Re: iSCSI: DH-CHAP resolution

["Theodore Ts'o" <tytso@mit.edu>]

There's one other potential, very simple change we could make to
DH-CHAP, which may mollify the people who are so worried about the
lack of mutual authentication in CHAP.  (I'll claim that the
succeptibility to active attackers being able to carry out a
dictionary attack on the password as far over-rated, since the data
stream after the initial authentication is completely unprotected,
which means the attacker and read *and* modify the data being
transferred via iSCSI --- this could mean modifying executables so
that trojan-horse code is executed, or modifying sensitive data
records --- in other words, if you're worried about active attackers,
the potential for a dictionary attack is the LEAST of your concerns,
and you should be using IPSEC to protect your entire transaction, at
which point the issue about active attackers is solved completely.)


With respect to lack of mutual authentication, there is a very simple
modification we can make to the DH-CHAP protocol that can solve this
problem.  It merely involves using a sufficiently large D-H modulos
that the storage device can use a fixed (a,A) pair, ala the old Secure
SunRPC protocol (which was always fine except for the fact that Sun
stupidly used a way-too-small D-H moduolos, probably for export
control reasons), and then adding a server-generated nonce to the
exchange to guarantee freshness, since the server's D-H key is no
longer ephemeral.

This allows the client to cache the D-H key for a particular storage
device, and if the D-H key is ever different from the one that the
client has cached, it knows that it's being subject to a
man-in-the-middle attack or the device has been substituted without
its knowledge, so it can complain and refuse to mount the disk.  (Note
that the client doesn't *have* to do this check; if it doesn't, it is
essentially identical to the current DH-CHAP scheme, and it simply
doesn't have any mutual authentication guarantees.)

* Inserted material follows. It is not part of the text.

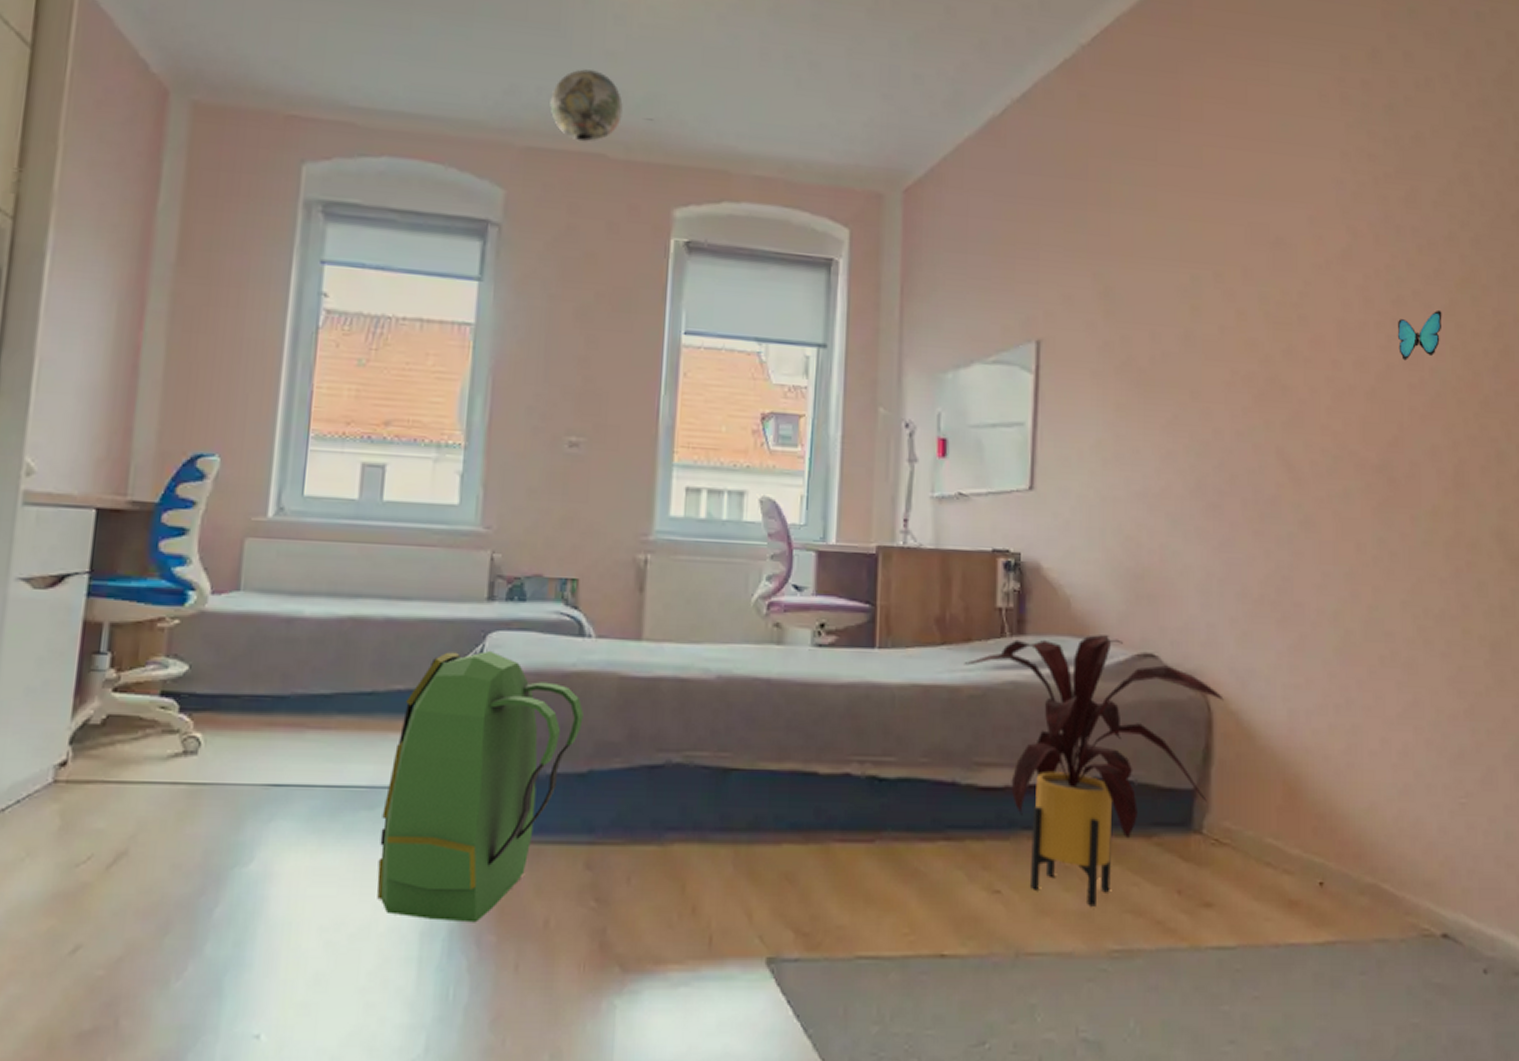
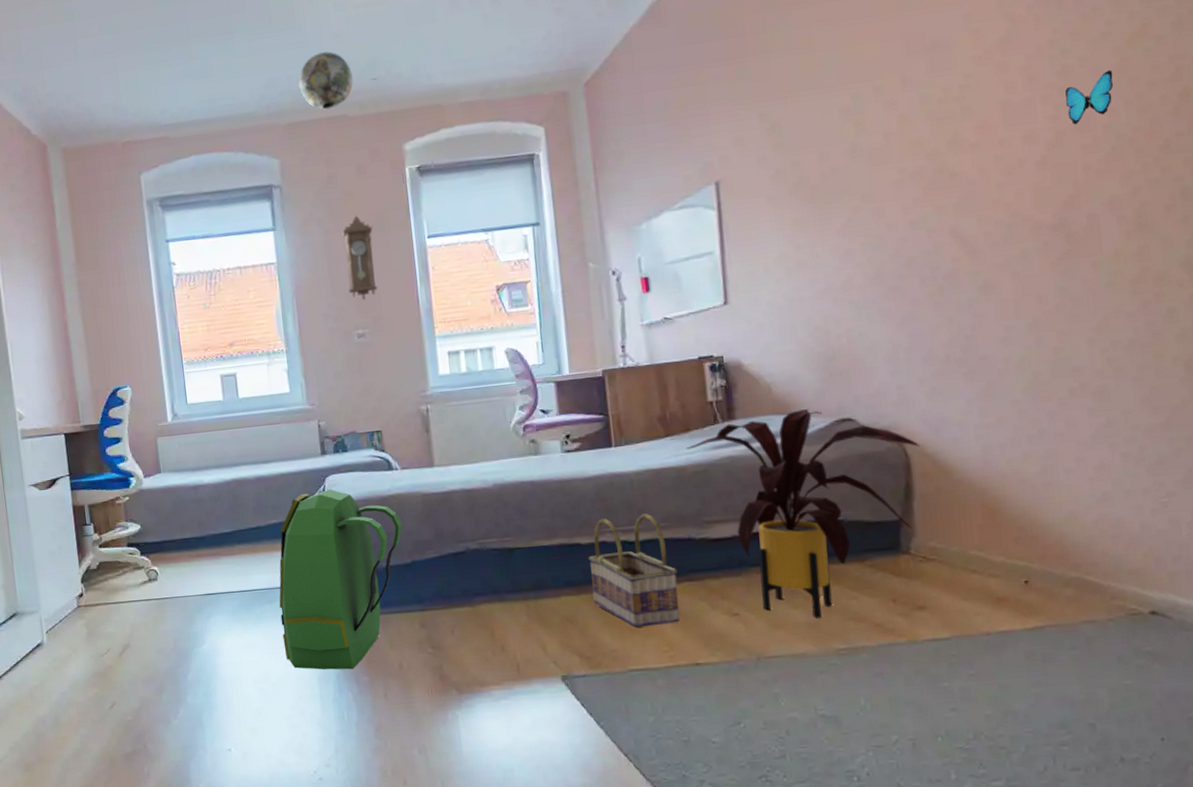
pendulum clock: none [567,285,615,398] -> present [342,215,378,300]
basket: none [823,742,933,898] -> present [588,513,680,628]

This provides us with mutual authentication for everything except for
the initial authentication exchange.  However, in reality, it turns
out that for almost all schemes, including SRP, this is actually all
you get, because most systems cheat in order to solve the initial
authentication problems.  For example, in the case of SRP, how do you
load the first user's verification data into the device?  The hard
drive will almost certainly used a fixed password which is constant
across all of a vendor's devices and which is embedded in the install
program.  This means an active attacker who is active on the network
during the initial setup can spoof the transaction.  The right fix
would be to use a randomly chosen password which is different for
every single device ---- say, a long hex string which is printed on
the device and which the system administrator must type in when the
device is first being initialized.  However, most implementations
neglect to do this because users find it too inconvenient (by the time
they figure out they need the hex string, they've already installed
the device, and pulling out the device in order to read out the hex
string becomes a major pain in the ass).  As a result, most
implementation cheat on the initial authentication problem, and hence
their product is vulnerable to an active attack during the first
exchange.

(For example, this is true for Windows XP using Kerberos; when a newly
installed Windows client first joins a domain, there is no initial
secret to authenticate it to the domain controller, or that the domain
controller can use to authenticate the initially installed Windows
client.  So, there is a hard coded secret buried deep within the
Windows code, and if you know that "secret" --- which is constant
across all copies of Windows, so it's hardly a secret --- you can
attack the initial authentication exchange when a host first talks to
the domain controller.

It's not true for the MIT version of Kerberos, since we don't provide
this shortcut, but the resulting loss in usability in the requirement
to manually set up a srvtab file causes a huge number of complaints,
and if MIT Kerberos were a commercial product that needed to be
responsive to customer complaints, I suspect it would almost certainly
make the same security shortcut/compromise --- so I'm not blaming
Microsoft for making the decision which they made.  This is by the way
also the same compromise which SSH using public key authentication
makes; it's a very common tradeoff.)


So to the extent that we have protection from all but the initial
exchange, I would claim that this should be good enough for most
purposes, and no different from what SRP could provide in real life
anyway.  And, if we really want to assuage our consciences, we can
require that the devices have printed on them a MD5 hash of the fixed
Diffie-Helman public key, and we can pretend that the system
administrator will type in the MD5 hash when setting up a new storage
device (at which point the mutual authentication guarantees are just
as strong as SRP or any other scheme) --- even though we know that
less than .0005% of the system administrators will actually do so in
real life.

Is it worth making this change?  Well, it depends on how important you
think Mutual Authentication is for people who will be using iSCSI
without IPSEC.  For people who have critical security requirements,
it's pretty clear that IPSEC will be a requirement.  However, for
people who don't need IPSEC, do we need to provide a greater level of
security protection?  The advantage of the scheme which I've outlined
is that it's a relatively small change to the DH-CHAP protocol, so the
cost of adding this protection is fairly cheap.

							- Ted